Defect Engineering in Sn-Doped NiS/Ni3S2 Nanostructures for Oxygen Evolution Reaction

Nickel-based sulfides have been proven to be excellent oxygen evolution reaction (OER) electrocatalysts due to their excellent electrical conductivity, but their poor stability hinders their application in practical applications. To address this issue, defect engineering has been proposed as a viable strategy to enhance the electronic structure of the catalyst and further boost the OER performance. Herein, a MOF-derived Sn-doped NiS/Ni3S2 nanostructure grown in situ on nickel foam (Sn–NixSy/NF) has been designed as an active OER electrocatalyst. The morphology of the material was significantly impacted by the addition of the Sn elements, nanorods modified with nanoparticles providing more active sites.
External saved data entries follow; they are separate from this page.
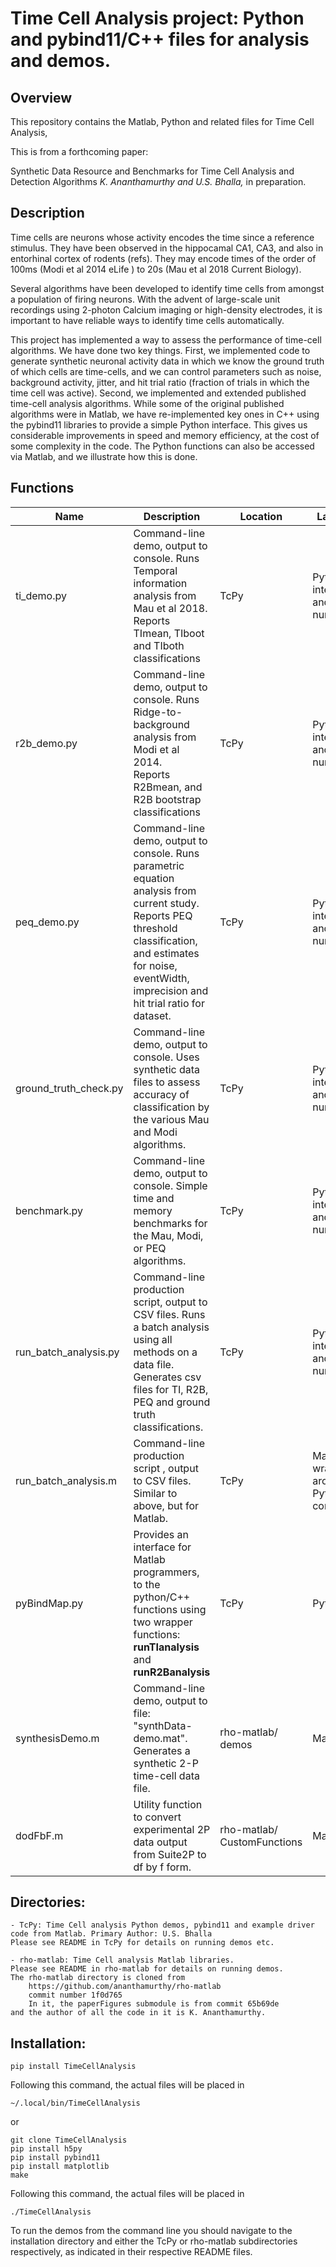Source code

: # Time Cell Analysis project: Python and pybind11/C++ files for analysis and demos.


## Overview

This repository contains the Matlab, Python and related files for 
Time Cell Analysis,

This is from a forthcoming paper: 

Synthetic Data Resource and Benchmarks for Time Cell Analysis and Detection Algorithms
*K. Ananthamurthy and U.S. Bhalla,* 
in preparation.

## Description
Time cells are neurons whose activity encodes the time since a reference 
stimulus. They have been observed in the hippocamal CA1, CA3, and also in
entorhinal cortex of rodents (refs). They may encode times of the order of
100ms (Modi et al 2014 eLife ) to 20s (Mau et al 2018 Current Biology).

Several algorithms have been developed to identify time cells from amongst a
population of firing neurons. With the advent of large-scale unit recordings
using 2-photon Calcium imaging or high-density electrodes, it is important to
have reliable ways to identify time cells automatically.

This project has implemented a way to assess the performance of time-cell
algorithms. We have done two key things. First, we implemented code to generate
synthetic neuronal activity data in which we know the ground truth of which 
cells are time-cells, and we can control parameters such as noise, background 
activity, jitter, and hit trial ratio (fraction of trials in which the time 
cell was active). 
Second, we implemented and extended published time-cell analysis algorithms. 
While some of the original published algorithms were in Matlab, we have 
re-implemented key ones in C++ using the pybind11 libraries to provide a 
simple Python interface. This gives us considerable improvements in speed and 
memory efficiency, at the cost of some complexity in the code.
The Python functions can also be accessed via Matlab, and we illustrate how
this is done.

## Functions

|Name		| Description			| Location	| Language  |
|---------------|-------------------------------|---------------|-----------|
| ti_demo.py | Command-line demo, output to console. Runs Temporal information analysis from Mau et al 2018. <br> Reports TImean, TIboot and TIboth classifications | TcPy | Python interface and C++ numerics |
| r2b_demo.py | Command-line demo, output to console. Runs Ridge-to-background analysis from Modi et al 2014. <br> Reports R2Bmean, and R2B bootstrap classifications | TcPy | Python interface and C++ numerics |
| peq_demo.py | Command-line demo, output to console. Runs parametric equation analysis from current study. <br> Reports PEQ threshold classification, and estimates for noise, eventWidth, imprecision and hit trial ratio for dataset. | TcPy | Python interface and C++ numerics |
| ground_truth_check.py | Command-line demo, output to console. Uses synthetic data files to assess accuracy of classification by the various Mau and Modi algorithms. | TcPy | Python interface and C++ numerics |
| benchmark.py | Command-line demo, output to console. Simple time and memory benchmarks for the Mau, Modi, or PEQ algorithms. | TcPy | Python interface and C++ numerics |
| run_batch_analysis.py | Command-line production script, output to CSV files. Runs a batch analysis using all methods on a data file. Generates csv files for TI, R2B, PEQ and ground truth classifications. | TcPy | Python interface and C++ numerics |
| run_batch_analysis.m | Command-line production script , output to CSV files. Similar to above, but for Matlab. | TcPy | Matlab wrapper around Python/C++ commands |
| pyBindMap.py | Provides an interface for Matlab programmers, to the python/C++ functions using two wrapper functions: **runTIanalysis** and **runR2Banalysis** | TcPy | Python |
| synthesisDemo.m | Command-line demo, output to file: "synthData-demo.mat". Generates a synthetic 2-P time-cell data file.  | rho-matlab/<br>demos | Matlab |
| dodFbF.m | Utility function to convert experimental 2P data output from Suite2P to df by f form. | rho-matlab/<br>CustomFunctions | Matlab |

## Directories:

	- TcPy: Time Cell analysis Python demos, pybind11 and example driver 
	code from Matlab. Primary Author: U.S. Bhalla
	Please see README in TcPy for details on running demos etc.

	- rho-matlab: Time Cell analysis Matlab libraries.
	Please see README in rho-matlab for details on running demos.
	The rho-matlab directory is cloned from 
		https://github.com/ananthamurthy/rho-matlab
		commit number 1f0d765
		In it, the paperFigures submodule is from commit 65b69de
	and the author of all the code in it is K. Ananthamurthy.


## Installation:
	pip install TimeCellAnalysis

Following this command, the actual files will be placed in

	~/.local/bin/TimeCellAnalysis



or

	git clone TimeCellAnalysis
	pip install h5py
	pip install pybind11
	pip install matplotlib
	make


Following this command, the actual files will be placed in 

	./TimeCellAnalysis

To run the demos from the command line you should navigate to the installation
directory and either the TcPy or rho-matlab subdirectories respectively, as
indicated in their respective README files.
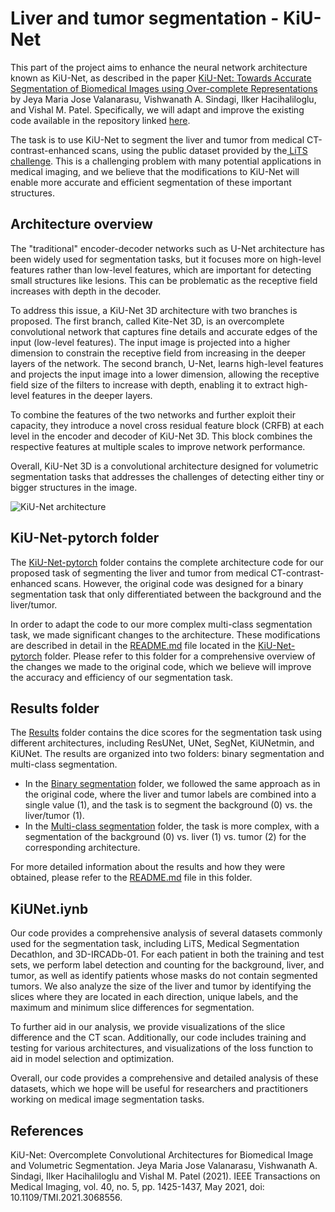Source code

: # Liver and tumor segmentation - KiU-Net

This part of the project aims to enhance the neural network architecture known as KiU-Net, as described in the paper [KiU-Net: Towards Accurate Segmentation of Biomedical Images using Over-complete Representations](https://arxiv.org/abs/2006.04878) by Jeya Maria Jose Valanarasu, Vishwanath A. Sindagi, Ilker Hacihaliloglu, and Vishal M. Patel. Specifically, we will adapt and improve the existing code available in the repository linked [here](https://github.com/jeya-maria-jose/KiU-Net-pytorch).

The task is to use KiU-Net to segment the liver and tumor from medical CT-contrast-enhanced scans, using the public dataset provided by the[ LiTS challenge](https://competitions.codalab.org/competitions/17094). This is a challenging problem with many potential applications in medical imaging, and we believe that the modifications to KiU-Net will enable more accurate and efficient segmentation of these important structures.


## Architecture overview

The "traditional" encoder-decoder networks such as U-Net architecture has been widely used for segmentation tasks, but it focuses more on high-level features rather than low-level features, which are important for detecting small structures like lesions. This can be problematic as the receptive field increases with depth in the decoder.

To address this issue, a KiU-Net 3D architecture with two branches is proposed. The first branch, called Kite-Net 3D, is an overcomplete convolutional network that captures fine details and accurate edges of the input (low-level features). The input image is projected into a higher dimension to constrain the receptive field from increasing in the deeper layers of the network. The second branch, U-Net, learns high-level features and projects the input image into a lower dimension, allowing the receptive field size of the filters to increase with depth, enabling it to extract high-level features in the deeper layers.

To combine the features of the two networks and further exploit their capacity, they introduce a novel cross residual feature block (CRFB) at each level in the encoder and decoder of KiU-Net 3D. This block combines the respective features at multiple scales to improve network performance.

Overall, KiU-Net 3D is a convolutional architecture designed for volumetric segmentation tasks that addresses the challenges of detecting either tiny or bigger structures in the image.

![KiU-Net architecture](img/arch.png)

## KiU-Net-pytorch folder

The [KiU-Net-pytorch](https://github.com/pascutc98/liver-tumor-vessel-segmentation/tree/main/Liver%20and%20tumor/KiU-Net/KiU-Net-pytorch) folder contains the complete architecture code for our proposed task of segmenting the liver and tumor from medical CT-contrast-enhanced scans. However, the original code was designed for a binary segmentation task that only differentiated between the background and the liver/tumor.

In order to adapt the code to our more complex multi-class segmentation task, we made significant changes to the architecture. These modifications are described in detail in the [README.md](https://github.com/pascutc98/liver-tumor-vessel-segmentation/blob/main/Liver%20and%20tumor/KiU-Net/KiU-Net-pytorch/README.md) file located in the [KiU-Net-pytorch](https://github.com/pascutc98/liver-tumor-vessel-segmentation/tree/main/Liver%20and%20tumor/KiU-Net/KiU-Net-pytorch) folder. Please refer to this folder for a comprehensive overview of the changes we made to the original code, which we believe will improve the accuracy and efficiency of our segmentation task.

## Results folder

The [Results](https://github.com/pascutc98/liver-tumor-vessel-segmentation/tree/main/Liver%20and%20tumor/KiU-Net/Results) folder contains the dice scores for the segmentation task using different architectures, including ResUNet, UNet, SegNet, KiUNetmin, and KiUNet. The results are organized into two folders: binary segmentation and multi-class segmentation.

- In the [Binary segmentation](https://github.com/pascutc98/liver-tumor-vessel-segmentation/tree/main/Liver%20and%20tumor/KiU-Net/Results/Binary%20segmentation/1_KiUNet_LiTS_TverskyLoss) folder, we followed the same approach as in the original code, where the liver and tumor labels are combined into a single value (1), and the task is to segment the background (0) vs. the liver/tumor (1).
- In the [Multi-class segmentation](https://github.com/pascutc98/liver-tumor-vessel-segmentation/tree/main/Liver%20and%20tumor/KiU-Net/Results/Multi-class%20segmentation) folder, the task is more complex, with a segmentation of the background (0) vs. liver (1) vs. tumor (2) for the corresponding architecture.

For more detailed information about the results and how they were obtained, please refer to the [README.md](https://github.com/pascutc98/liver-tumor-vessel-segmentation/blob/main/Liver%20and%20tumor/KiU-Net/Results/README.md) file in this folder.

## KiUNet.iynb

Our code provides a comprehensive analysis of several datasets commonly used for the segmentation task, including LiTS, Medical Segmentation Decathlon, and 3D-IRCADb-01. For each patient in both the training and test sets, we perform label detection and counting for the background, liver, and tumor, as well as identify patients whose masks do not contain segmented tumors. We also analyze the size of the liver and tumor by identifying the slices where they are located in each direction, unique labels, and the maximum and minimum slice differences for segmentation.

To further aid in our analysis, we provide visualizations of the slice difference and the CT scan. Additionally, our code includes training and testing for various architectures, and visualizations of the loss function to aid in model selection and optimization.

Overall, our code provides a comprehensive and detailed analysis of these datasets, which we hope will be useful for researchers and practitioners working on medical image segmentation tasks.

## References

KiU-Net: Overcomplete Convolutional Architectures for Biomedical Image and Volumetric Segmentation. Jeya Maria Jose Valanarasu, Vishwanath A. Sindagi, Ilker Hacihaliloglu and Vishal M. Patel (2021). IEEE Transactions on Medical Imaging, vol. 40, no. 5, pp. 1425-1437, May 2021, doi: 10.1109/TMI.2021.3068556.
Moreover, the introduction of Sn elements induced the generation of sulfur vacancies (Vs), enhanced electron transfer, promoted electron redistribution, and increased the charge transfer rate. All of these endow the Sn–NixSy/NF-T with exceptionally low overpotentials of 104 and 286 mV to achieve a current density of 10 and 100 mA cm–2 for OER. Moreover, the Sn–NixSy/NF-T showed long-term stability, maintaining 100 h at current densities of 100 mA cm–2. In short, this work opened a route for engineering defects to boost the OER.